Paret’oothed importance sampling and infinite variance [guest post]
The following is mostly based on our arXived paper with Andrew Gelman and the references mentioned there.
Koopman, Shephard, and Creal (2009) proposed to make a sample based estimate of the existence of the moments using generalized Pareto distribution fitted to the tail of the weight distribution. The number of existing moments is less than 1/k (when k>0), where k is the shape parameter of generalized Pareto distribution.
When k<1/2, the variance exists and the central limit theorem holds.

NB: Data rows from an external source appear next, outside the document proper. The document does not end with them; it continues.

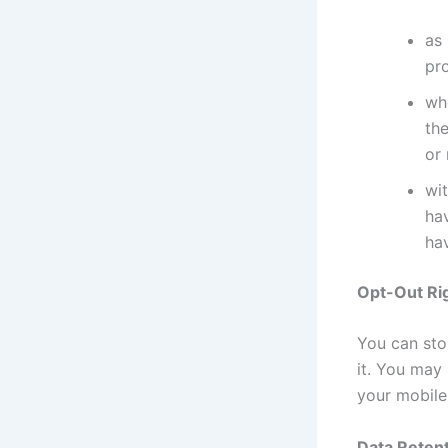
as 
pr
whe
the
or
wit
ha
hav
Opt-Out Ri
You can stop
it. You may
your mobile
Data Retent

Chen and Shao (2004) show further that the rate of convergence to normality is faster when higher moments exist. When 1/2≤k<1, the variance does not exist (but mean exists), the generalized central limit theorem holds, and we may assume the rate of convergence is faster when k is closer to 1/2.

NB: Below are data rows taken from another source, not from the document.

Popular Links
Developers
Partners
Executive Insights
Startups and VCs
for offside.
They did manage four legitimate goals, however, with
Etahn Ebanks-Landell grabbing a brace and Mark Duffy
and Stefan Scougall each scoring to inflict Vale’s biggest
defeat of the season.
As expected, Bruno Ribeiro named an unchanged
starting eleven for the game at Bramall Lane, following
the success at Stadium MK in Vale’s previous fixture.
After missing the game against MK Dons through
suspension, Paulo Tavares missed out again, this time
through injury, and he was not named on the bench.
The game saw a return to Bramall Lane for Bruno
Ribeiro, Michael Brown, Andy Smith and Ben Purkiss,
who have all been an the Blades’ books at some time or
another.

In our experiments in the arXived paper and in Vehtari, Gelman, and Gabry (2015), we have observed that Pareto smoothed importance sampling (PSIS) usually converges well also with k>1/2 but k close to 1/2 (let’s say k<0.7). But if k<1 and k is close to 1 (let’s say k>0.7) the convergence is much worse and both naïve importance sampling and PSIS are unreliable.
Two figures are attached, which show the results comparing IS and PSIS in the Exp(1/2) and Exp(1/10) examples. The results were computed with repeating 1000 times a simulation with 10000 samples in each. We can see the bad performance of IS in both examples as you also illustrated. In Exp(1/2) case, PSIS is also to produce much more stable results. In Exp(1/10) case, PSIS is able to reduce the variance of the estimate, but it is not enough to avoid a big bias.
It would be interesting to have more theoretical justification why infinite variance is not so big problem if k is close to 1/2 (e.g. how the convergence rate is related to the amount of fractional moments).
I guess that max ω[t] / ∑ ω[t] in Chaterjee and Diaconis has some connection to the tail shape parameter of the generalized Pareto distribution, but it is likely to be much noisier as it depends on the maximum value instead of a larger number of tail samples as in the approach by Koopman, Shephard, and Creal (2009).A third figure shows an example where the variance is finite, with “an Exp(1) proposal for an Exp(1/1.9) target”, which corresponds to k≈0.475 < 1/2. Although the variance is finite, we are close to the border and the performance of basic IS is bad. There is no sharp change in the practical behaviour with a finite number of draws when going from finite variance to infinite variance. Thus, I think it is not enough to focus on the discrete number of moments, but for example, the Pareto shape parameter k gives us more information. Koopman, Shephard, and Creal (2009) also estimated the Pareto shape k, but they formed a hypothesis test whether the variance is finite and thus discretising the information in k, and assuming that finite variance is enough to get good performance.